Open rzhao271 opened this issue 6 months ago • 3 comments

  1. Accidentally push lines containing debug logs with the actual fix into a commit in a dev branch. Do not push.
  2. Start creating a pull request, but check the diff. Notice the debug logs are in the diff.
  3. Run git reset --soft HEAD~ in the terminal. Unstage the lines containing the debug logs using the SCM diff view.
  4. Commit with the same commit message again by pressing the up arrow in the SCM commit message inputbox to get the last message.
  5. Start creating a pull request again, but check the diff.
  6. :bug: The debug logs are still in the diff.
  7. Create a draft PR and check the diff.
  8. :bug: The debug logs are still in the diff. GitHub shows the correct diff.

GHPRI shows outdated diff relative to GitHub

rzhao271 avatar Apr 30 '25 16:04 rzhao271

This is weird. I could repro, but then after some time, with no intervention from me, it sopped reproing. We get the file contents from the built in git extension, and I think that it had stale state somehow.
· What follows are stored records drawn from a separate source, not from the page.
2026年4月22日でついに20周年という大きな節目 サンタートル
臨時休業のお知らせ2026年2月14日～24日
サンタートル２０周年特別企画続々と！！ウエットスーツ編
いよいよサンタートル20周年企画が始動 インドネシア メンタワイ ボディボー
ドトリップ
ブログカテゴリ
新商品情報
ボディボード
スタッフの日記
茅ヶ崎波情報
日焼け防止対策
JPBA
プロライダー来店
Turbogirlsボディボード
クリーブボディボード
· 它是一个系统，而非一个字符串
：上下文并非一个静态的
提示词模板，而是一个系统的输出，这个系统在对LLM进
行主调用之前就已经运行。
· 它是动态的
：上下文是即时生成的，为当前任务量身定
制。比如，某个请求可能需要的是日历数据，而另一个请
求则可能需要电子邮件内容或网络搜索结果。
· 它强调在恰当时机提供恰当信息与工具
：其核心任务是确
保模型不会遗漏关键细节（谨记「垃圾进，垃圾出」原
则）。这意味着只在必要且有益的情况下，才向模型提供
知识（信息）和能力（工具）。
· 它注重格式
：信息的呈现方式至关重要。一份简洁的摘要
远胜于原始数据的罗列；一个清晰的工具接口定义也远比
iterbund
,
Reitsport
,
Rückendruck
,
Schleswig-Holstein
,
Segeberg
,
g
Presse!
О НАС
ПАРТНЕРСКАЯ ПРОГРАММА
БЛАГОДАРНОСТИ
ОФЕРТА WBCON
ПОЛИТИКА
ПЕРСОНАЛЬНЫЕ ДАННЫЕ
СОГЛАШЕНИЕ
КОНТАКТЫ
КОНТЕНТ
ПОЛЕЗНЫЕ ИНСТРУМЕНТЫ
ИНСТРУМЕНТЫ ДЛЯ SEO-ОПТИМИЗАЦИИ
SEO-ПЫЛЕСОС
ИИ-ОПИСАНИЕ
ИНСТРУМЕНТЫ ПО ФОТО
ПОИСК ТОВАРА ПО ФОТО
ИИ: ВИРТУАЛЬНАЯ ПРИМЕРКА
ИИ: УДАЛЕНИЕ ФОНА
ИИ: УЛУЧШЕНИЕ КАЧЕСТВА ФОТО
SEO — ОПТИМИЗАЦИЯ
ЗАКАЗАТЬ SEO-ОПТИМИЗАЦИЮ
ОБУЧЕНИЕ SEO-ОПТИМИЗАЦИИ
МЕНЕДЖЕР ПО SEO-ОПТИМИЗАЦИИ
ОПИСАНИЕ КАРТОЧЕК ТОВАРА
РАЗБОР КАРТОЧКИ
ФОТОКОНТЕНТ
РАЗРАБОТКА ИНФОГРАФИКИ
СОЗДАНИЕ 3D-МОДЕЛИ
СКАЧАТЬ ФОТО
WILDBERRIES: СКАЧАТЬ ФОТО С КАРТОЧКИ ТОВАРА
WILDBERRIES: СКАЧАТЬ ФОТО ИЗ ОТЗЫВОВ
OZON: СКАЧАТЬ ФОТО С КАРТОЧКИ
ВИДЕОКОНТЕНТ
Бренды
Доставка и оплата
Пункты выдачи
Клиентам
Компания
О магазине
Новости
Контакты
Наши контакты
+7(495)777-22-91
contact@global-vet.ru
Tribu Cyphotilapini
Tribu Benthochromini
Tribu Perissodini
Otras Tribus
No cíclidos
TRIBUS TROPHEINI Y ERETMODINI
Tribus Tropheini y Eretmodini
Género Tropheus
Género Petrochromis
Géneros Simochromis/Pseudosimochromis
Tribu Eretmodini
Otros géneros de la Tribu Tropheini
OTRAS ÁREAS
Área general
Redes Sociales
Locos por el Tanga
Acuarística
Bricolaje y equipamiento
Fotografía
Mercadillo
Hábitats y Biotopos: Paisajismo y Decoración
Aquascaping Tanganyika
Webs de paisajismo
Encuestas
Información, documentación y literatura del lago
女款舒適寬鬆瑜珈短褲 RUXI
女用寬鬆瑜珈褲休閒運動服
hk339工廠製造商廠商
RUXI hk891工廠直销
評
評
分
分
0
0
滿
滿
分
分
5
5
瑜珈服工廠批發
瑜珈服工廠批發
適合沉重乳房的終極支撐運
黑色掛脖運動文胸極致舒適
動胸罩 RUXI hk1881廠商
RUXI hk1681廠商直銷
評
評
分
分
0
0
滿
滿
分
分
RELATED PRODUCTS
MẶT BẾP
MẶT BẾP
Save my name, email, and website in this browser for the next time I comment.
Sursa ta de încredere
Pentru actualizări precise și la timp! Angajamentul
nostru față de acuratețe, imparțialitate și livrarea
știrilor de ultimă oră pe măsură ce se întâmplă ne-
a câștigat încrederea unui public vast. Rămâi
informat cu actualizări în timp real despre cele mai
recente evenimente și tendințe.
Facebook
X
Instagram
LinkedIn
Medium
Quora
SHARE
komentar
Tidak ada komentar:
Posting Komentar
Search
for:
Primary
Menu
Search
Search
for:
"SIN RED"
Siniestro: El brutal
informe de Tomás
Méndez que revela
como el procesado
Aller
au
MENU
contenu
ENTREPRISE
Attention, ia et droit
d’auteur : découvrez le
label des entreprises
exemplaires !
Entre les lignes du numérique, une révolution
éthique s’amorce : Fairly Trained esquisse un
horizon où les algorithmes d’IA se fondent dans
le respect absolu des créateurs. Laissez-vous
alexr00 avatar May 08 '25 10:05 alexr00

Nope, issue was that the file system provider didn't show that the modified time had changed.

alexr00 avatar May 08 '25 11:05 alexr00

I can still reproduce Steps 7 and 8. The pre-PR diff is now good, but the after-PR diff still shows outdated changes.

GitHub's correct diff versus extension's incorrect diff

rzhao271 avatar Jun 03 '25 21:06 rzhao271

  1. Run git reset --soft HEAD~ in the terminal. Unstage the lines containing the debug logs using the SCM diff view.

This means that you still have the debug log changes in your workspace. You just unstaged and didn't do a checkout.

The PR diff when you create a PR shows the state of the file in your working tree on the right.